Stone blinked. “Why, may I ask?”

“I happen to know — and this is not by way of your secretary — that you have a son who received a large bequest, that you are his trustee, and that you have done a remarkably good job in that role.”

“Well, I’m grateful for the praise, whatever its origin. Perhaps you could tell me a little about Edwin Charles Jr.?”

She shrugged. “Eddie is, not to put too fine a point on it, a right little shite.”

“That is rather a broad description,” Stone replied. “Could you be more specific?”

“His father had become sick, and instead of caring for the man, all Eddie could see was the paycheck. All he did was badger his father for more money, right on his deathbed. Eddie is selfish, to the point of caring nothing about the feelings or needs of any other person; he is cruel, unfeeling, and, at once, both priggish and piggish. He is demanding, but ungiving, foul of both tongue and temper. Now I feel that twistedness turning in my direction.”

“Why don’t you cut him off entirely?” Stone asked.

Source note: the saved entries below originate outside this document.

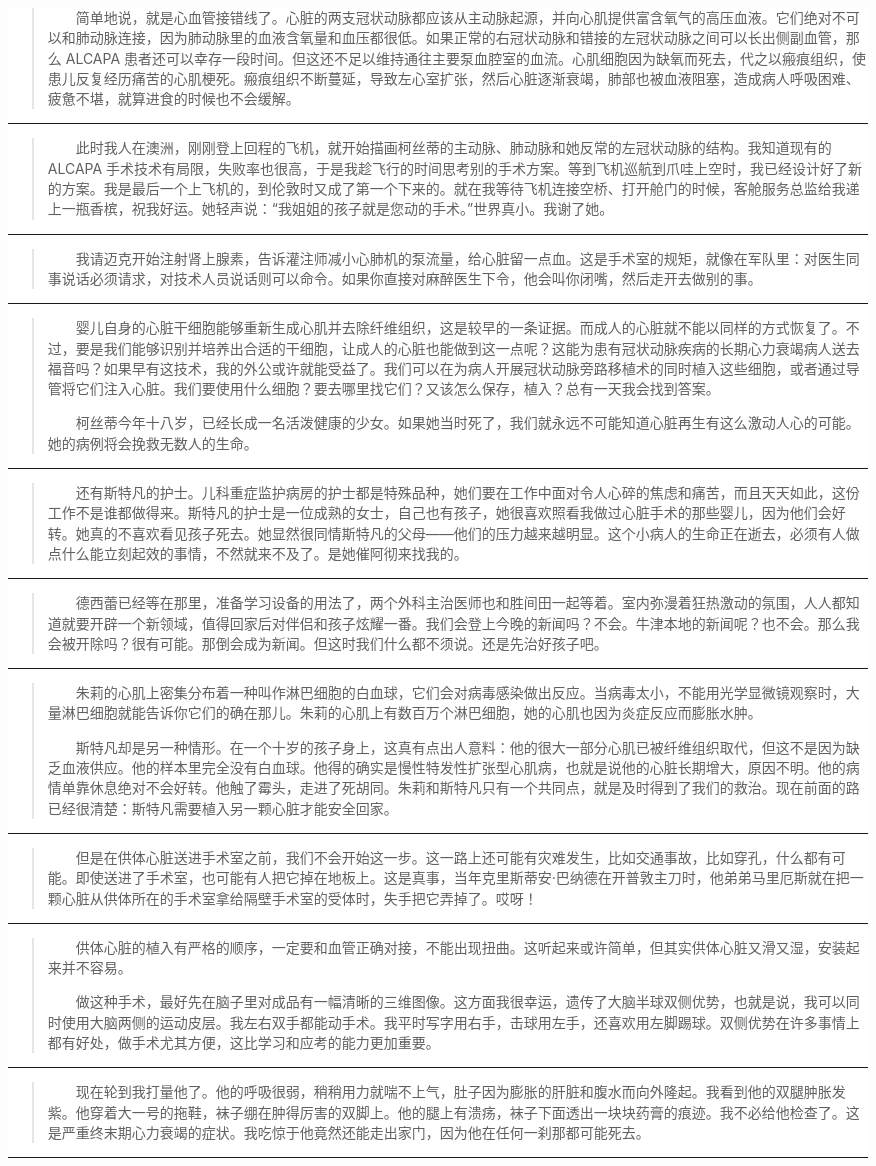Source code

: > 　　简单地说，就是心血管接错线了。心脏的两支冠状动脉都应该从主动脉起源，并向心肌提供富含氧气的高压血液。它们绝对不可以和肺动脉连接，因为肺动脉里的血液含氧量和血压都很低。如果正常的右冠状动脉和错接的左冠状动脉之间可以长出侧副血管，那么 ALCAPA 患者还可以幸存一段时间。但这还不足以维持通往主要泵血腔室的血流。心肌细胞因为缺氧而死去，代之以瘢痕组织，使患儿反复经历痛苦的心肌梗死。瘢痕组织不断蔓延，导致左心室扩张，然后心脏逐渐衰竭，肺部也被血液阻塞，造成病人呼吸困难、疲惫不堪，就算进食的时候也不会缓解。
> 
---
> 
> 　　此时我人在澳洲，刚刚登上回程的飞机，就开始描画柯丝蒂的主动脉、肺动脉和她反常的左冠状动脉的结构。我知道现有的 ALCAPA 手术技术有局限，失败率也很高，于是我趁飞行的时间思考别的手术方案。等到飞机巡航到爪哇上空时，我已经设计好了新的方案。我是最后一个上飞机的，到伦敦时又成了第一个下来的。就在我等待飞机连接空桥、打开舱门的时候，客舱服务总监给我递上一瓶香槟，祝我好运。她轻声说：“我姐姐的孩子就是您动的手术。”世界真小。我谢了她。
> 
---
> 
> 　　我请迈克开始注射肾上腺素，告诉灌注师减小心肺机的泵流量，给心脏留一点血。这是手术室的规矩，就像在军队里：对医生同事说话必须请求，对技术人员说话则可以命令。如果你直接对麻醉医生下令，他会叫你闭嘴，然后走开去做别的事。
> 
---
> 
> 　　婴儿自身的心脏干细胞能够重新生成心肌并去除纤维组织，这是较早的一条证据。而成人的心脏就不能以同样的方式恢复了。不过，要是我们能够识别并培养出合适的干细胞，让成人的心脏也能做到这一点呢？这能为患有冠状动脉疾病的长期心力衰竭病人送去福音吗？如果早有这技术，我的外公或许就能受益了。我们可以在为病人开展冠状动脉旁路移植术的同时植入这些细胞，或者通过导管将它们注入心脏。我们要使用什么细胞？要去哪里找它们？又该怎么保存，植入？总有一天我会找到答案。
> 
> 　　柯丝蒂今年十八岁，已经长成一名活泼健康的少女。如果她当时死了，我们就永远不可能知道心脏再生有这么激动人心的可能。她的病例将会挽救无数人的生命。
> 
---
> 
> 　　还有斯特凡的护士。儿科重症监护病房的护士都是特殊品种，她们要在工作中面对令人心碎的焦虑和痛苦，而且天天如此，这份工作不是谁都做得来。斯特凡的护士是一位成熟的女士，自己也有孩子，她很喜欢照看我做过心脏手术的那些婴儿，因为他们会好转。她真的不喜欢看见孩子死去。她显然很同情斯特凡的父母——他们的压力越来越明显。这个小病人的生命正在逝去，必须有人做点什么能立刻起效的事情，不然就来不及了。是她催阿彻来找我的。
> 
---
> 
> 　　德西蕾已经等在那里，准备学习设备的用法了，两个外科主治医师也和胜间田一起等着。室内弥漫着狂热激动的氛围，人人都知道就要开辟一个新领域，值得回家后对伴侣和孩子炫耀一番。我们会登上今晚的新闻吗？不会。牛津本地的新闻呢？也不会。那么我会被开除吗？很有可能。那倒会成为新闻。但这时我们什么都不须说。还是先治好孩子吧。
> 
---
> 
> 　　朱莉的心肌上密集分布着一种叫作淋巴细胞的白血球，它们会对病毒感染做出反应。当病毒太小，不能用光学显微镜观察时，大量淋巴细胞就能告诉你它们的确在那儿。朱莉的心肌上有数百万个淋巴细胞，她的心肌也因为炎症反应而膨胀水肿。
> 
> 　　斯特凡却是另一种情形。在一个十岁的孩子身上，这真有点出人意料：他的很大一部分心肌已被纤维组织取代，但这不是因为缺乏血液供应。他的样本里完全没有白血球。他得的确实是慢性特发性扩张型心肌病，也就是说他的心脏长期增大，原因不明。他的病情单靠休息绝对不会好转。他触了霉头，走进了死胡同。朱莉和斯特凡只有一个共同点，就是及时得到了我们的救治。现在前面的路已经很清楚：斯特凡需要植入另一颗心脏才能安全回家。
> 
---
> 
> 　　但是在供体心脏送进手术室之前，我们不会开始这一步。这一路上还可能有灾难发生，比如交通事故，比如穿孔，什么都有可能。即使送进了手术室，也可能有人把它掉在地板上。这是真事，当年克里斯蒂安·巴纳德在开普敦主刀时，他弟弟马里厄斯就在把一颗心脏从供体所在的手术室拿给隔壁手术室的受体时，失手把它弄掉了。哎呀！
> 
---
> 
> 　　供体心脏的植入有严格的顺序，一定要和血管正确对接，不能出现扭曲。这听起来或许简单，但其实供体心脏又滑又湿，安装起来并不容易。
> 
> 　　做这种手术，最好先在脑子里对成品有一幅清晰的三维图像。这方面我很幸运，遗传了大脑半球双侧优势，也就是说，我可以同时使用大脑两侧的运动皮层。我左右双手都能动手术。我平时写字用右手，击球用左手，还喜欢用左脚踢球。双侧优势在许多事情上都有好处，做手术尤其方便，这比学习和应考的能力更加重要。
> 
---
> 
> 　　现在轮到我打量他了。他的呼吸很弱，稍稍用力就喘不上气，肚子因为膨胀的肝脏和腹水而向外隆起。我看到他的双腿肿胀发紫。他穿着大一号的拖鞋，袜子绷在肿得厉害的双脚上。他的腿上有溃疡，袜子下面透出一块块药膏的痕迹。我不必给他检查了。这是严重终末期心力衰竭的症状。我吃惊于他竟然还能走出家门，因为他在任何一刹那都可能死去。
> 
---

“Eddie may seem simply a nuisance, but there is a dangerous side to him. Full disinheritance might set that off sooner than one would like. But I want it part of the document that he is never again to enter my home or any room of any other house where I might be present. Did I mention that I want you to explain all this to him?”

“Ah, no.”

“I would imagine that, being a lawyer, the first thing that entered your mind was ‘What’s in it for me?’ ”

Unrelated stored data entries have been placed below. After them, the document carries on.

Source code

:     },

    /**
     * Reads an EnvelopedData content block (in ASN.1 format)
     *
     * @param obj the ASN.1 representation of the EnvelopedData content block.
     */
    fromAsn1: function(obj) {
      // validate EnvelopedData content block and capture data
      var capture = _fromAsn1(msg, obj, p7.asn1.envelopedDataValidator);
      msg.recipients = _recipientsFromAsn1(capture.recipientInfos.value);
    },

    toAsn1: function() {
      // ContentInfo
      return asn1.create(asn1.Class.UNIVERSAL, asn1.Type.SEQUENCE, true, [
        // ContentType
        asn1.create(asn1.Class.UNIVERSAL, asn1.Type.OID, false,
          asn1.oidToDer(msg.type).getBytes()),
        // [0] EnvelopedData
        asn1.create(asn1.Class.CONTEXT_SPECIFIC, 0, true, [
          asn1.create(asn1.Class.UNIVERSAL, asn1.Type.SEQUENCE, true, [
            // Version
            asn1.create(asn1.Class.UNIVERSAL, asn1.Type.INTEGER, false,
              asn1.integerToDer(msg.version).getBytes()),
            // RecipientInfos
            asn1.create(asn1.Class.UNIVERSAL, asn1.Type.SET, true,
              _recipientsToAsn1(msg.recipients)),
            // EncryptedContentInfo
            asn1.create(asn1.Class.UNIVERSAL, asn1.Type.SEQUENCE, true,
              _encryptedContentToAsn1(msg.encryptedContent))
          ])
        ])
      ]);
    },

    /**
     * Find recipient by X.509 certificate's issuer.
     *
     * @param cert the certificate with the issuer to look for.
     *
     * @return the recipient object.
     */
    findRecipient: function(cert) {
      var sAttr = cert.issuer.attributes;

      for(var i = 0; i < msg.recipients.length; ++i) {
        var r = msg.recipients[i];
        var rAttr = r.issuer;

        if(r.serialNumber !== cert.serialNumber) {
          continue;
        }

“Actually, that was the second or third thing that entered my mind.”

“Let’s cut to the chase,” she said. “If I approve of the way you write this document, and the manner in which you impart the news to Eddie, I will withdraw all my legal representation by other firms and move everything to Woodman & Weld, to be supervised by you. And before you ask, my legal expenses last year exceeded a million and a half dollars. In some years, it has been substantially more.”

Stone buzzed Joan, and she appeared in the doorway. “Yes, sir?”

“Please print out our standard client representation agreement for your aunt’s signature. And I will make revisions to her will, which will be slight, and you can prepare it for her signature. Please gather three witnesses.”

“I like the way you work, Stone, if I may call you that. And you must call me Annetta.”

“Of course, Annetta,” Stone replied.

A little more than an hour later, Annetta Charles signed her new will, which included the trust for Edwin Charles Jr., and it was duly witnessed by members of Stone’s household staff.

Fortified by a good lunch, Annetta Charles said her goodbyes and was escorted to her waiting car by her niece.

Joan came back a moment later. “By the way,” she said, “Aunt Annetta is sixty.”